The strong presence of Circular Economy Practices and Automation & Robotics indicates a structural shift toward sustainable and efficient supply chain models—companies are not just digitizing but rethinking operational design.

Tech-Centric Players Lead the Pack

Siemens AG, Infineon Technologies AG, and Qualcomm Inc. are the frontrunners in thematic exposure, underscoring that companies at the intersection of industrial technology and digital infrastructure are best positioned to drive—and benefit from—supply chain transformation.

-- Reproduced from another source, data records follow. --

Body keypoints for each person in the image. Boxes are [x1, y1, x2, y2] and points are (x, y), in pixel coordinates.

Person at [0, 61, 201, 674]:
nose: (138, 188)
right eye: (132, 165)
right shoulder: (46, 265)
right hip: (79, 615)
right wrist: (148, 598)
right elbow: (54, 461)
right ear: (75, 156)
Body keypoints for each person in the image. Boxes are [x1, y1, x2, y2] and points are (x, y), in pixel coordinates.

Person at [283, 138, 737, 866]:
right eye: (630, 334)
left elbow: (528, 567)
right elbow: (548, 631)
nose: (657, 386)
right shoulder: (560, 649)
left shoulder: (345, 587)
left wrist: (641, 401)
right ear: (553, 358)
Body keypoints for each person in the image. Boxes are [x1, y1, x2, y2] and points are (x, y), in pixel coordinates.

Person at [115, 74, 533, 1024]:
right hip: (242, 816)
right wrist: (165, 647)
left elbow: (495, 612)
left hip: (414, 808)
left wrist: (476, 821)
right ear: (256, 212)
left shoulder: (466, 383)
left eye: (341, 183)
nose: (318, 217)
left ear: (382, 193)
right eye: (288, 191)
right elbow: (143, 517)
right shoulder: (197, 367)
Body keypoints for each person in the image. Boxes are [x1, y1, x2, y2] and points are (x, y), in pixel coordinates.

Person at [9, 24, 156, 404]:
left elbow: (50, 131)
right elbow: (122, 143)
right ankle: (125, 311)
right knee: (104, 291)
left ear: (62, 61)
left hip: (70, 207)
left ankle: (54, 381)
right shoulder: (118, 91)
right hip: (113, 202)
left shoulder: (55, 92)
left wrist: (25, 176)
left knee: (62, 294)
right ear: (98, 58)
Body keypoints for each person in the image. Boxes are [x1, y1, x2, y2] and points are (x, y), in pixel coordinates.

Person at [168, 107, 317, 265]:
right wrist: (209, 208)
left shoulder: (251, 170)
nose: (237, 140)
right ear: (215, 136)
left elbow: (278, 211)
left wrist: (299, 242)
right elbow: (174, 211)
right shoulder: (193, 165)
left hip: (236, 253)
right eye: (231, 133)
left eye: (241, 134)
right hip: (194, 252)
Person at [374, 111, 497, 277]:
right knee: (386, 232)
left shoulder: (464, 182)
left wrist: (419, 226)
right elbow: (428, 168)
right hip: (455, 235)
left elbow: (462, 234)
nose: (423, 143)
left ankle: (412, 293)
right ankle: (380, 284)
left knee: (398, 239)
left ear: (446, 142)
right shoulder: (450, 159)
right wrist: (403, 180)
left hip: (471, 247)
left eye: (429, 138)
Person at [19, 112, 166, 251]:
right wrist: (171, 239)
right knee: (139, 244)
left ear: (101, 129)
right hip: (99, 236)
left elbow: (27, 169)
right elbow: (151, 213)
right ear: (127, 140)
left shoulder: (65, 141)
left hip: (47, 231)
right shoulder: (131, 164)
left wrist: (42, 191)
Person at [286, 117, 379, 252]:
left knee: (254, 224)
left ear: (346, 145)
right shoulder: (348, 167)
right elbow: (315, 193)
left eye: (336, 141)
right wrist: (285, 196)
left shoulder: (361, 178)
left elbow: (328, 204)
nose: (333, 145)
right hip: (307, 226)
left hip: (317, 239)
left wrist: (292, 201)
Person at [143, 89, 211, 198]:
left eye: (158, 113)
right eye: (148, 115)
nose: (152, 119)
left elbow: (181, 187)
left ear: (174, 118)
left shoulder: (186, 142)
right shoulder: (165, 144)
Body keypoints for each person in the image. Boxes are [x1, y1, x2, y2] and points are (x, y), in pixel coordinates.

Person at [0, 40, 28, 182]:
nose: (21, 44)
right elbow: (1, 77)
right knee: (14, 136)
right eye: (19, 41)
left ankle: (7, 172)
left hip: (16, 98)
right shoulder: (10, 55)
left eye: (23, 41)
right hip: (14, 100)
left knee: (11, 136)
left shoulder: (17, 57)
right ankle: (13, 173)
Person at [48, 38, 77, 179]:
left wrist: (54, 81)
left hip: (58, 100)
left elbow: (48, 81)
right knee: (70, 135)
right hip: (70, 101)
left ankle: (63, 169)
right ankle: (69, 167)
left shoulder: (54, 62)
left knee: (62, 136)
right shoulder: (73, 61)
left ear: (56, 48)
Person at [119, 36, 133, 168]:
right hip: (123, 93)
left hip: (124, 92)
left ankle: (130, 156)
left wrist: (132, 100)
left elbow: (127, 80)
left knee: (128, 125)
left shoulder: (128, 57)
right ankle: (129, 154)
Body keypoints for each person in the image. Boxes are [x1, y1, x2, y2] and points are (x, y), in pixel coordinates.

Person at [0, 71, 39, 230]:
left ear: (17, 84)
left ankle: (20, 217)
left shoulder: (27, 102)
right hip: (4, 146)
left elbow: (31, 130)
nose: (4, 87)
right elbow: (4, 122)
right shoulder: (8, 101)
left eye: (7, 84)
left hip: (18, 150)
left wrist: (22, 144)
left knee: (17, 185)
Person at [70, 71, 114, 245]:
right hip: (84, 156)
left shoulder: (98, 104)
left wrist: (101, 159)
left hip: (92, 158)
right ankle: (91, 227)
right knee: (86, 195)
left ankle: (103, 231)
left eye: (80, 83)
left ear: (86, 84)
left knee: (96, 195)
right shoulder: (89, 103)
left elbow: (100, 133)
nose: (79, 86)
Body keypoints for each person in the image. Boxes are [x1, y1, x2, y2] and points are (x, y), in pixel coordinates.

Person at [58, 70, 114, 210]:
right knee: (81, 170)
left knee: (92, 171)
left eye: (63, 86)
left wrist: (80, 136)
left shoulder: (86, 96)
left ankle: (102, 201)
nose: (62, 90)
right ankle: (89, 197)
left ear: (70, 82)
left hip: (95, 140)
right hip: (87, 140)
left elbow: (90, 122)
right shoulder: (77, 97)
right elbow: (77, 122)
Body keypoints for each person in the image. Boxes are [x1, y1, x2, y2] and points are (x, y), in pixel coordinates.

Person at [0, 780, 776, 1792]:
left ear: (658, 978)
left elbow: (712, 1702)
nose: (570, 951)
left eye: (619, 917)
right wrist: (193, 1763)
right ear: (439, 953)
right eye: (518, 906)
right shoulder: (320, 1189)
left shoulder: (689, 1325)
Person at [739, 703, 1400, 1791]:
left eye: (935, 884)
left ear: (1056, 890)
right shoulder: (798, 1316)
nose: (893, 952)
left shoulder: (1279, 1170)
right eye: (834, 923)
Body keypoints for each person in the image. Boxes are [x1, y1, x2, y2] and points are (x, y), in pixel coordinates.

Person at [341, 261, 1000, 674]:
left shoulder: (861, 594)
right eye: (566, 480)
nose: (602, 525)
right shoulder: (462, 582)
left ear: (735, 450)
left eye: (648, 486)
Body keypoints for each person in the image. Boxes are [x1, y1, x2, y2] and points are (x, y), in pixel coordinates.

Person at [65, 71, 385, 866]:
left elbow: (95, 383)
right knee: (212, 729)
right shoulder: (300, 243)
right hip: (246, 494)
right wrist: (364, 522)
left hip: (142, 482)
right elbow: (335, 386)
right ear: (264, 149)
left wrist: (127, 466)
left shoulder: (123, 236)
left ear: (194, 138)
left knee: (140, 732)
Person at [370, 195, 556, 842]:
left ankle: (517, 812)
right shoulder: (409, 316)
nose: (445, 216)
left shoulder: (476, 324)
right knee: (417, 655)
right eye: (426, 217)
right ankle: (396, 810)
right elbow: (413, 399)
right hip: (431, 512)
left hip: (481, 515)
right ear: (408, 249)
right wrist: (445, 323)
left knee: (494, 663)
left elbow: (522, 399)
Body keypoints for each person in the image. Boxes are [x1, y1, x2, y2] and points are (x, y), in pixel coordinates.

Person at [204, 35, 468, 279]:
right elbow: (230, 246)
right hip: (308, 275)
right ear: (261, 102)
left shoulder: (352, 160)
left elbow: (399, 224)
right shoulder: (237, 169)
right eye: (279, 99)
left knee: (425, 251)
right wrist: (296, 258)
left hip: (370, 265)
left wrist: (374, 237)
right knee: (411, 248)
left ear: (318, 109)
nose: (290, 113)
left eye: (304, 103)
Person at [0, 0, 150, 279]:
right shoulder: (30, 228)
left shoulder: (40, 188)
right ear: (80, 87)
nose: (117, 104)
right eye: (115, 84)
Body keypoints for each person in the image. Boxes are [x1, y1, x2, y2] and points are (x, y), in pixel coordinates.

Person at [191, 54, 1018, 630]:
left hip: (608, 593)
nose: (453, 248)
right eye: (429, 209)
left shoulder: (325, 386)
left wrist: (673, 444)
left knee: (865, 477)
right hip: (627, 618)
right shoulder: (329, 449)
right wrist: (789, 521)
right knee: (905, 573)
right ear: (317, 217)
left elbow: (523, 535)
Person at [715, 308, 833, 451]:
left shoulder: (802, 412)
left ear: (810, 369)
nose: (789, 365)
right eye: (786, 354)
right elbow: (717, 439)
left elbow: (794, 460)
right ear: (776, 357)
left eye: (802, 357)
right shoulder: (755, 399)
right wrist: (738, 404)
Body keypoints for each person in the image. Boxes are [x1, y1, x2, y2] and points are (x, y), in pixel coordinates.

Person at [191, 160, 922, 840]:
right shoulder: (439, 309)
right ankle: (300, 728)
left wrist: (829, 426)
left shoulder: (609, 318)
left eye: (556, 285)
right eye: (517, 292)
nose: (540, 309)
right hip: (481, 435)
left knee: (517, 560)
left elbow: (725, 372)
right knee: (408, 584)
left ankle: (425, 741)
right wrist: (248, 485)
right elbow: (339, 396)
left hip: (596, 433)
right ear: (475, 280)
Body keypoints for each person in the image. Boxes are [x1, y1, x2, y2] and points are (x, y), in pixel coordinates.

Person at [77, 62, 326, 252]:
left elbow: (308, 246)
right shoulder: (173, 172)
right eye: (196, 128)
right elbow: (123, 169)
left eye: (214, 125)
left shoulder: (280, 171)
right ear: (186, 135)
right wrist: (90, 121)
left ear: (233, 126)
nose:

IoT Integration as a Bridge Between Physical and Digital

IoT’s high ranking shows its critical role in connecting assets, enabling real-time visibility, and facilitating advanced automation, especially for manufacturers and hardware-driven firms.

Industry Polarisation

Sector Engagement

  • Semiconductors and Computer Services industries show the strongest average exposure, reflecting their integral role in enabling supply chain tech (e.g., sensors, connectivity, software).
  • Traditional Sectors like Diversified Industrials show broader but shallower engagement, suggesting they are still in earlier phases of thematic adoption.

Strategic Focus

Concentration vs. Diversification in Exposure Most companies exhibit thematic concentration, focusing efforts on a few high-impact areas rather than spreading across all themes—likely reflecting strategic prioritization rather than lack of alignment.

Export the Results

Export the data as Excel files for further analysis or to share with the team.
try:
    # Create the Excel manager
    excel_manager = ExcelManager()

    # Define the dataframes and their sheet configurations
    df_args = [
        (df, "Semantic Labels", (0, 0)),
        (df_company, "By Company", (2, 4)),
        (df_industry, "By Industry", (2, 2))
    ]

    # Save the workbook
    excel_manager.save_workbook(df_args, export_path)

except Exception as e:
    print(f"Warning while exporting to excel: {e}")

Conclusion

The Thematic Screener provides a powerful way to identify companies that are most aligned with or exposed to specific investment themes. By leveraging BigData’s search capabilities and applying LLM-based classification, you can:
  1. Discover thematic leaders - Find companies with the strongest strategic alignment to emerging trends
  2. Compare across industries - Identify which sectors are most proactive in addressing thematic challenges and opportunities
  3. Identify investment opportunities - Spot companies that may be undervalued relative to their thematic positioning
  4. Monitor thematic evolution - Track how themes gain or lose prominence across your investment universe over time
Whether you’re building thematic portfolios, conducting sector research, or seeking alpha through theme-based strategies, the Thematic Screener transforms unstructured data into structured, decision-ready intelligence.